私たちが攻防を繰り広げている途中で、他のお客さんから呼ばれた声に、千紗希ちゃんは「それじゃあごゆっくりー」と言い残して行ってしまった。




「おー、健闘してるねー!」


お皿の底よりも先にお腹の限界が見えてきた頃、私たちのテーブルへ学校の制服に着替えた千紗希ちゃんがやって来た。

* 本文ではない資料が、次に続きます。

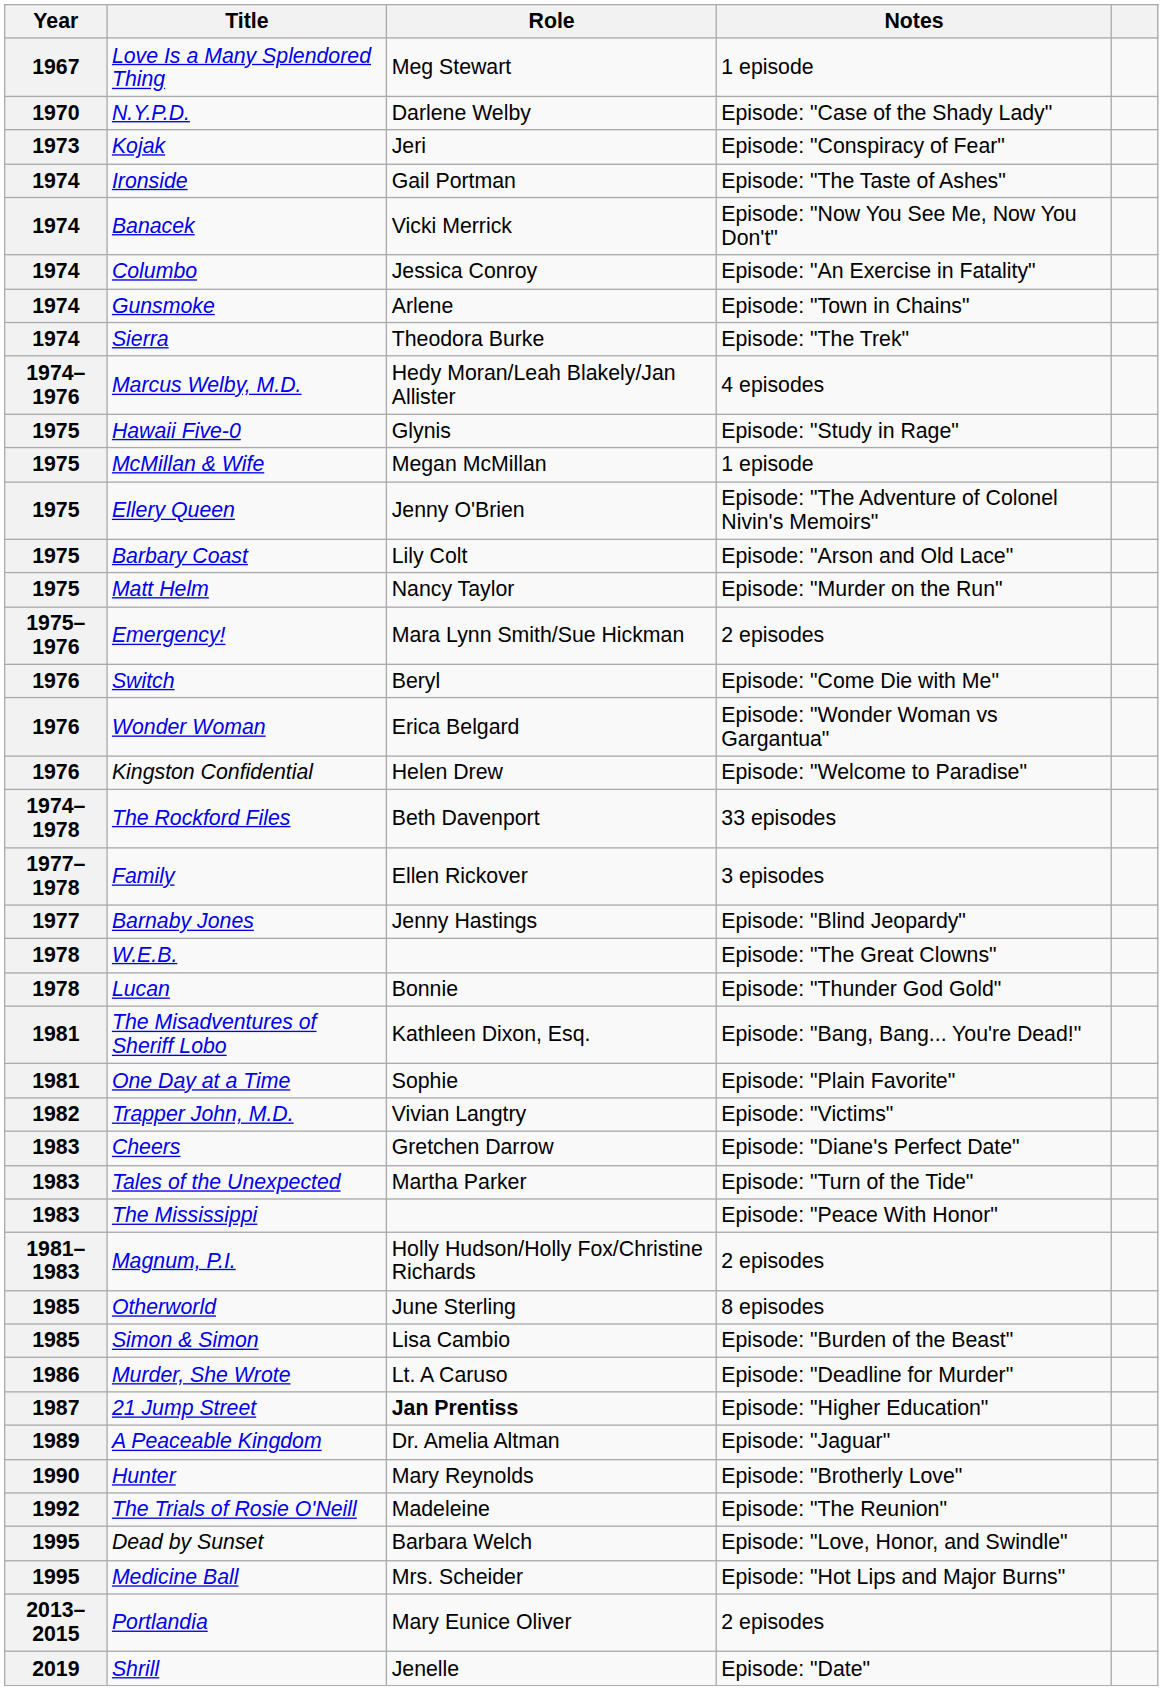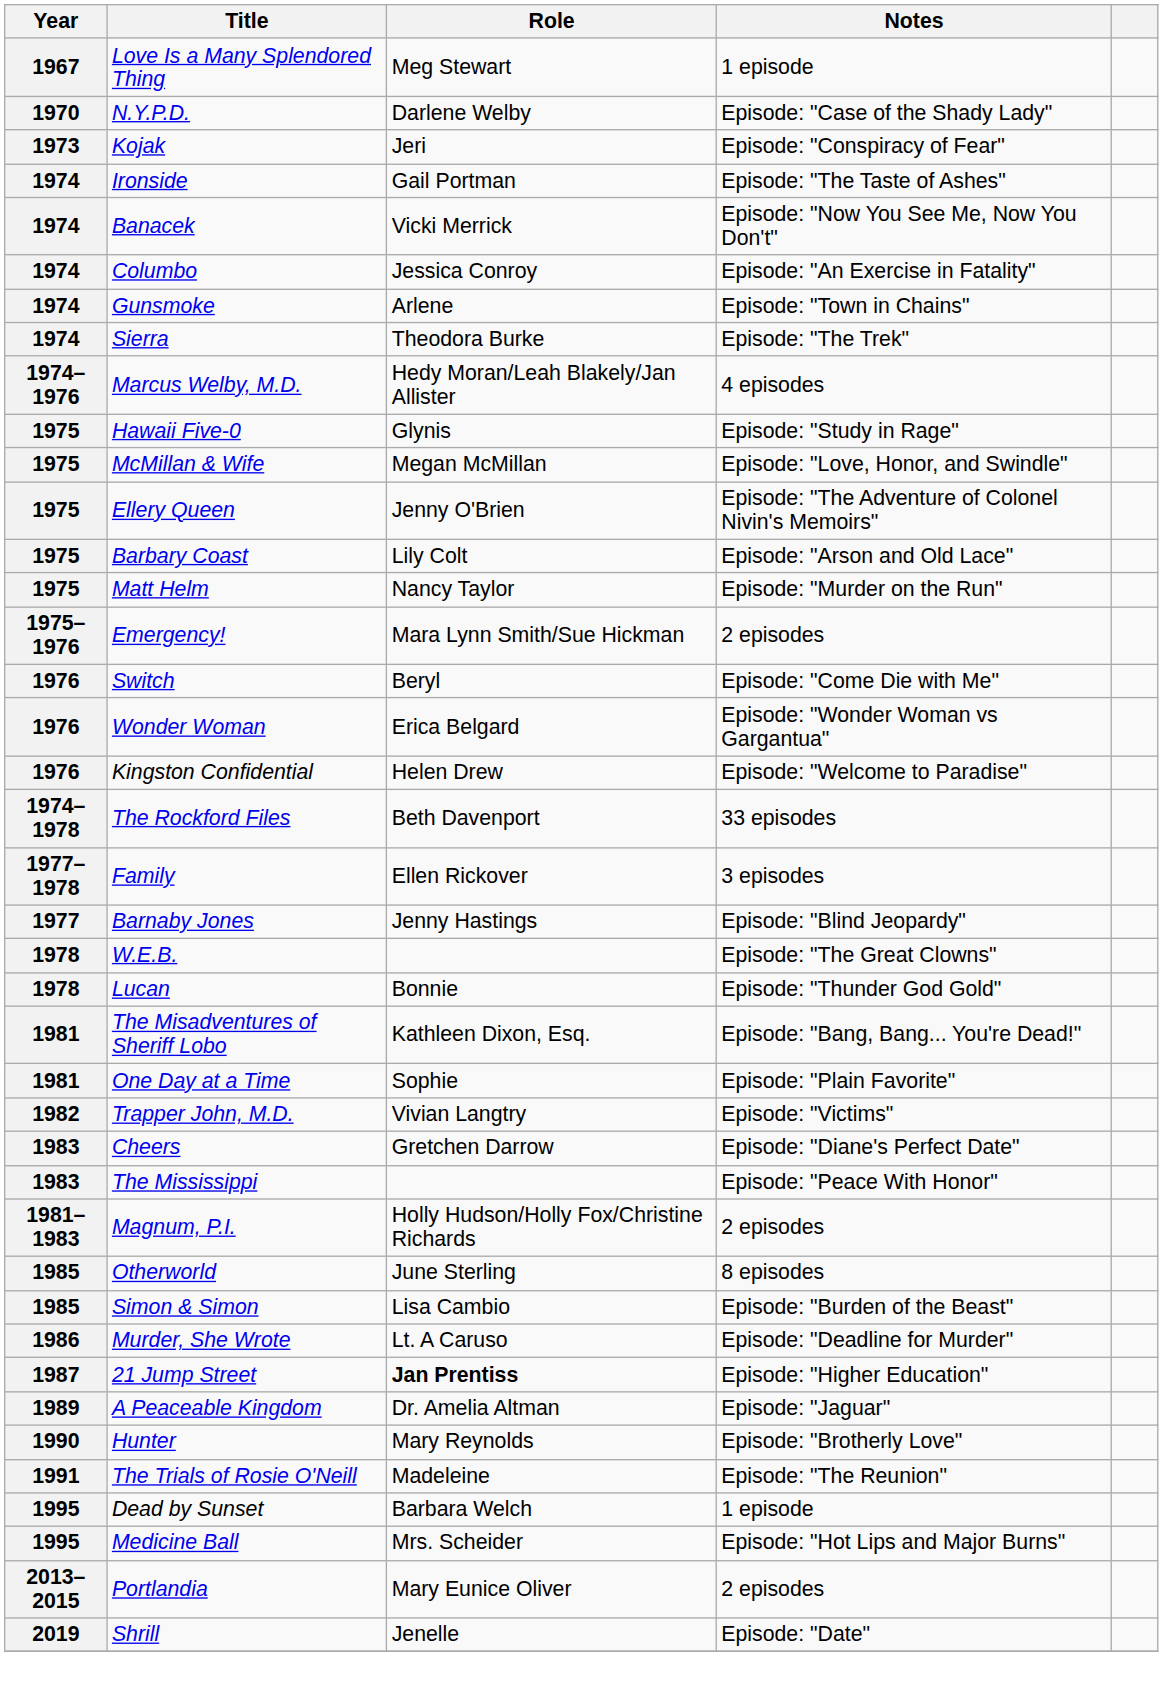McMillan & Wife | Notes: 1 episode -> Episode: "Love, Honor, and Swindle"
- row: 1983 | Tales of the Unexpected | Martha Parker | Episode: "Turn of the Tide"
The Trials of Rosie O'Neill | Year: 1992 -> 1991
Dead by Sunset | Notes: Episode: "Love, Honor, and Swindle" -> 1 episode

名前にエベレストと入っているだけあって、クリームだけではなく、パンケーキまで山のように積まれ、心做しかメニューの写真よりもボリュームがあるように見える。

目の前に置かれた時の迫力たるや、軽い恐怖心さえ憶えた程だ。


フォークが進まなくなってきている私の向かいの席では、賢琉くんがペースを落とさず、顔色も変える事なく食べ進めている。

山は半分切り崩した所だろうか。

麓まではまだまだ遠い。


「真実、大丈夫?選手交替するよー!」


空いている席に腰を下ろした千紗希ちゃんが、ナイフ片手に残りの山を一刀両断。

周りに散っていたフルーツと一緒に、持ってきたお皿へめいっぱい盛り付ける。


「千紗希ちゃん、お仕事終わりなんですか?」

「んーん、休憩もらって来た。それにしても今日のはすごいねー。“パティシエの気まぐれ”ってのは、上に掛かる生クリームとパンケーキの量の事なんだけど、今回は大サービスだね。それ頼む人滅多にいないのと、私の知り合いって事で張り切っちゃったみたい」


それは…。気持ちはありがたいが、思うだけに留めて欲しかった。


「水瀬、僕たちに何か用事があるんだろう?食べながらでいいなら聞くぞ」


綺麗に切り分けたパンケーキを口に運びながら、賢琉くんが千紗希ちゃんを見た。

手元のお皿の上には、新たに切り分けたらしい山の一部が乗せられている。…どれだけ食べる気なんだろう。


「あー、やっぱわかっちゃうよね」


千紗希ちゃんはちょっと困ったように笑った後、フォークの先でイチゴを転がして、少し迷う素振りを見せる。しかしそれも数秒の事で、先程のイチゴをパンケーキと一緒に刺して飲み込んでから、私たちを交互に見て、意を決したように口を開いた。